QueryForge Dashboards and AI Feedback
TL;DR
About six weeks later, QueryForge gained admin and student dashboards plus AI help so students could get feedback even when I wasn't available.
Benjamin Hyde
Education Leader & AI Builder
About six weeks after the initial QueryForge ship, the next major update added the student dashboard, the admin dashboard, and an AI help layer for instant feedback. This was the point where the project started to feel less like a SQL sandbox and more like a teaching tool.
The main reason for adding AI help was practical. I wanted students to be able to get feedback on their work when I was not available, especially when they were completing work at home or outside class time. Instead of being stuck until the next lesson, they could get immediate guidance and keep moving.
What changed
The student dashboard gave learners a clearer sense of progress and made the platform feel more personal. The admin dashboard gave me visibility into how students were working and where they were getting stuck.
The AI help feature added a support layer on top of the challenges. The idea was not to replace teacher feedback, but to make sure students could still get timely guidance when they were working independently.
Why it mattered
One of the biggest frustrations with student coding work is that momentum disappears when help is not immediately available. That is even more true when students are working from home. This update was about reducing that delay.
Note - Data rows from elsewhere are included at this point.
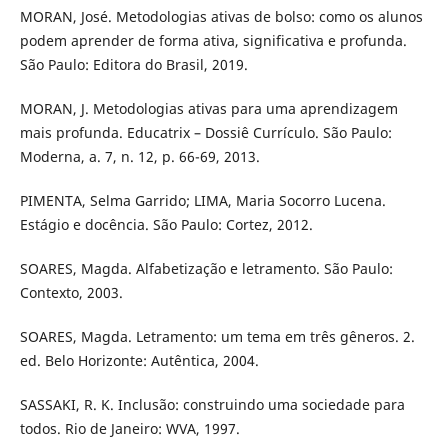
MORAN, José. Metodologias ativas de bolso: como os alunos
podem aprender de forma ativa, significativa e profunda.
São Paulo: Editora do Brasil, 2019.
MORAN, J. Metodologias ativas para uma aprendizagem
mais profunda. Educatrix – Dossiê Currículo. São Paulo:
Moderna, a. 7, n. 12, p. 66-69, 2013.
PIMENTA, Selma Garrido; LIMA, Maria Socorro Lucena.
Estágio e docência. São Paulo: Cortez, 2012.
SOARES, Magda. Alfabetização e letramento. São Paulo:
Contexto, 2003.
SOARES, Magda. Letramento: um tema em três gêneros. 2.
ed. Belo Horizonte: Autêntica, 2004.
SASSAKI, R. K. Inclusão: construindo uma sociedade para
todos. Rio de Janeiro: WVA, 1997.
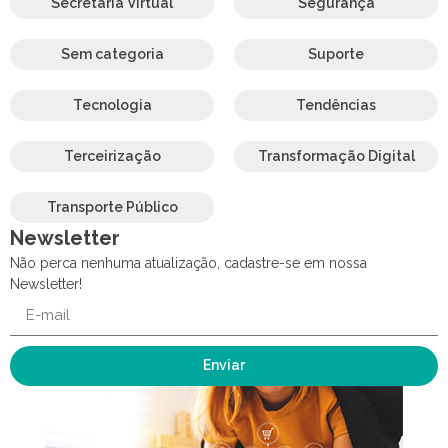
Secretária Virtual
Segurança
Sem categoria
Suporte
Tecnologia
Tendências
Terceirização
Transformação Digital
Transporte Público
Newsletter
Não perca nenhuma atualização, cadastre-se em nossa
Newsletter!
Enviar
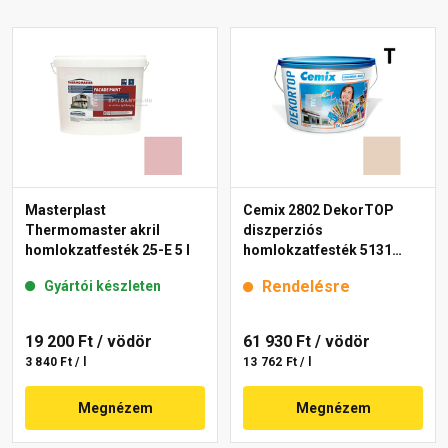
Masterplast
Cemix 2802 DekorTOP
Thermomaster akril
diszperziós
homlokzatfesték 25-E 5 l
homlokzatfesték 5131
rusty 15 l
Rendelésre
Gyártói készleten
19 200 Ft
/ vödör
61 930 Ft
/ vödör
3 840 Ft / l
13 762 Ft / l
Megnézem
Megnézem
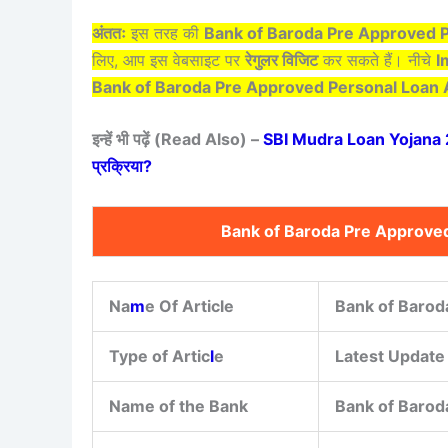
अंततः
इस तरह की
Bank of Baroda Pre Approved 
लिए, आप इस वेबसाइट पर
रेगुलर विजिट
कर सकते हैं। नीचे
I
Bank of Baroda Pre Approved Personal Loan 
इन्हें भी पढ़ें (Read Also) –
SBI Mudra Loan Yojana 2024 :
प्रक्रिया?
Bank of Baroda Pre Approved
Na
m
e Of Article
Bank of Barod
Type of Artic
l
e
Latest Update
Name of the Bank
Bank of Barod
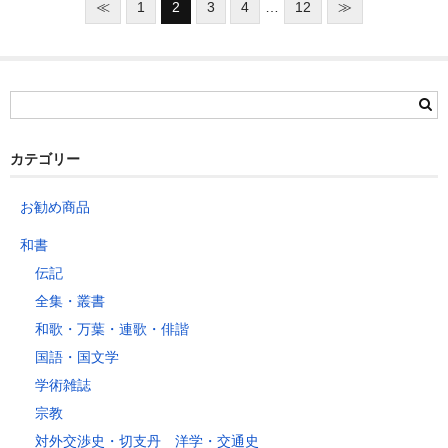
≪
1
2
3
4
…
12
≫
カテゴリー
お勧め商品
和書
伝記
全集・叢書
和歌・万葉・連歌・俳諧
国語・国文学
学術雑誌
宗教
対外交渉史・切支丹 洋学・交通史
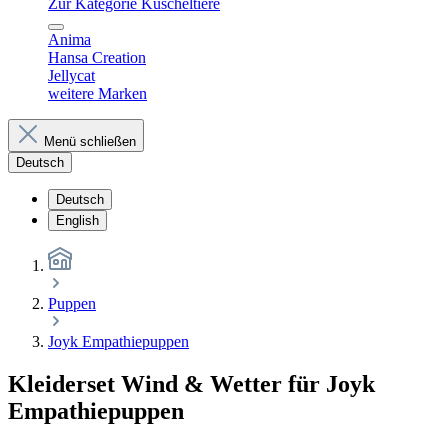
Zur Kategorie Kuscheltiere
Anima
Hansa Creation
Jellycat
weitere Marken
Menü schließen
Deutsch
Deutsch
English
Puppen
Joyk Empathiepuppen
Kleiderset Wind & Wetter für Joyk
Empathiepuppen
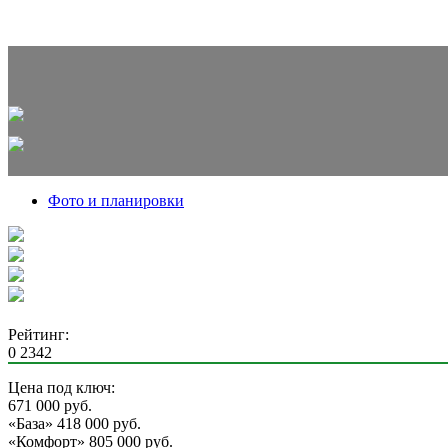
Фото и планировки
Рейтинг:
0
2342
Цена под ключ:
671 000
руб.
«База»
418 000 руб.
«Комфорт»
805 000 руб.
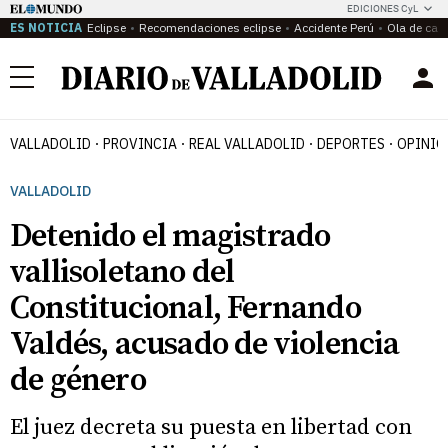
EDICIONES CyL
ES NOTICIA
Eclipse
Recomendaciones eclipse
Accidente Perú
Ola de calo
Menú
VALLADOLID
PROVINCIA
REAL VALLADOLID
DEPORTES
OPINIÓ
VALLADOLID
Detenido el magistrado
vallisoletano del
Constitucional, Fernando
Valdés, acusado de violencia
de género
El juez decreta su puesta en libertad con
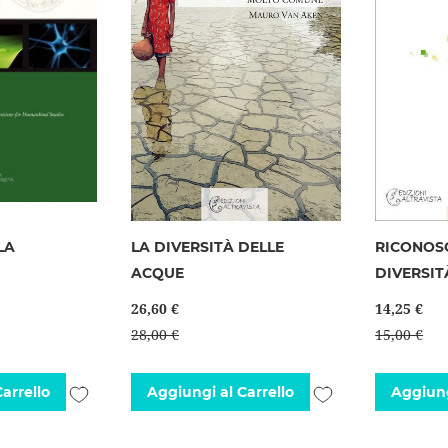
LA
LA DIVERSITÀ DELLE
RICONOS
ACQUE
DIVERSIT
26,60 €
14,25 €
28,00 €
15,00 €
Aggiungi
Aggiungi
arrello
Aggiungi al Carrello
Aggiung
alla
alla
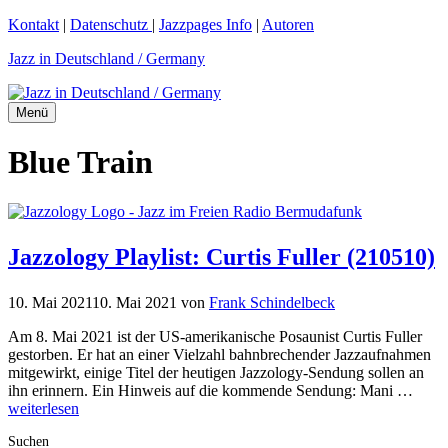
Zum
Kontakt
|
Datenschutz
|
Jazzpages Info
|
Autoren
Inhalt
Jazz in Deutschland / Germany
springen
Menü
Blue Train
Jazzology Playlist: Curtis Fuller (210510)
10. Mai 2021
10. Mai 2021
von
Frank Schindelbeck
Am 8. Mai 2021 ist der US-amerikanische Posaunist Curtis Fuller
gestorben. Er hat an einer Vielzahl bahnbrechender Jazzaufnahmen
mitgewirkt, einige Titel der heutigen Jazzology-Sendung sollen an
ihn erinnern. Ein Hinweis auf die kommende Sendung: Mani …
weiterlesen
Suchen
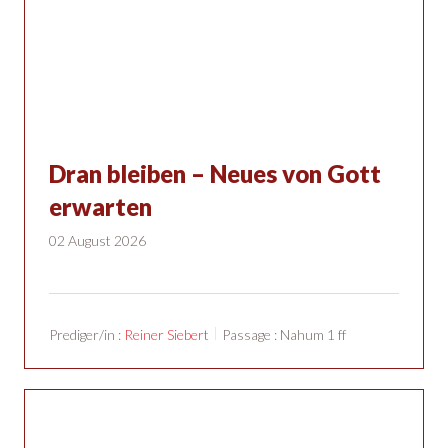
Dran bleiben – Neues von Gott
erwarten
02 August 2026
Prediger/in :
Reiner Siebert
Passage :
Nahum 1
ff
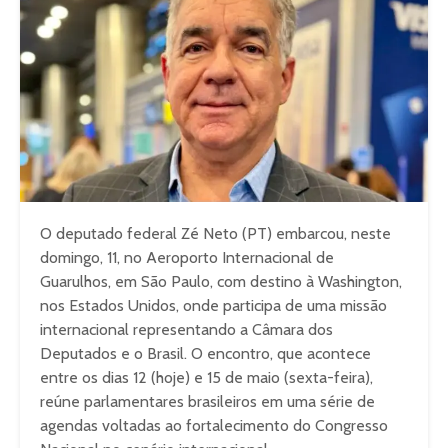
O deputado federal Zé Neto (PT) embarcou, neste
domingo, 11, no Aeroporto Internacional de
Guarulhos, em São Paulo, com destino à Washington,
nos Estados Unidos, onde participa de uma missão
internacional representando a Câmara dos
Deputados e o Brasil. O encontro, que acontece
entre os dias 12 (hoje) e 15 de maio (sexta-feira),
reúne parlamentares brasileiros em uma série de
agendas voltadas ao fortalecimento do Congresso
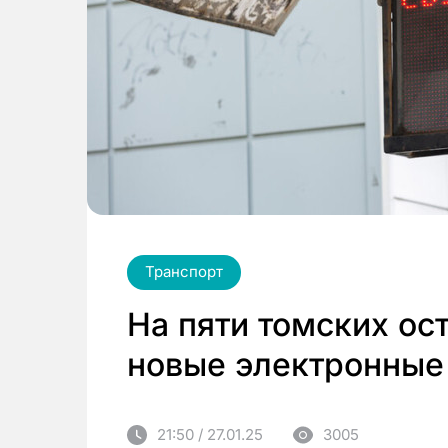
Транспорт
На пяти томских ос
новые электронные
21:50 / 27.01.25
3005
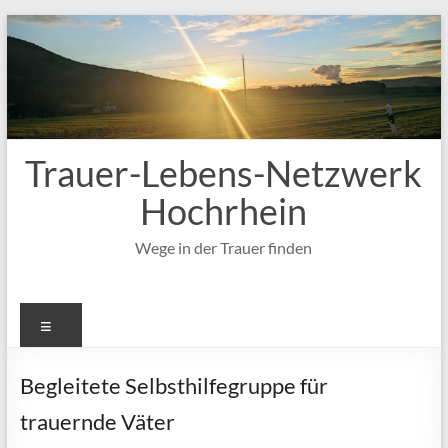
Zum
Inhalt
springen
Trauer-Lebens-Netzwerk
Hochrhein
Wege in der Trauer finden
Menü
Begleitete Selbsthilfegruppe für
trauernde Väter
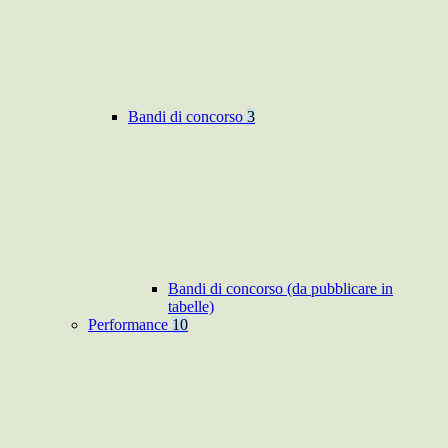
Bandi di concorso
3
Bandi di concorso (da pubblicare in
tabelle)
Performance
10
By combining dashboards with AI feedback, QueryForge became more useful both for students needing support and for me as a teacher trying to see progress across the class.
Screenshots




Build Notes
Approach
Build the next layer around visibility and feedback: give students a dashboard, give the teacher oversight, and add AI support for faster response when students are working independently.
Tools Used
Next.js, TypeScript, Prisma, SQLite, OpenAI
What Worked
The platform became much more useful once students could see their own progress and get immediate feedback without waiting for the next lesson.
What Failed
AI feedback still needed careful framing so it supported learning without encouraging students to rely on it as a shortcut.
What's Next
Keep refining the quality of the feedback, improve teacher visibility, and make the challenge flow feel even more seamless.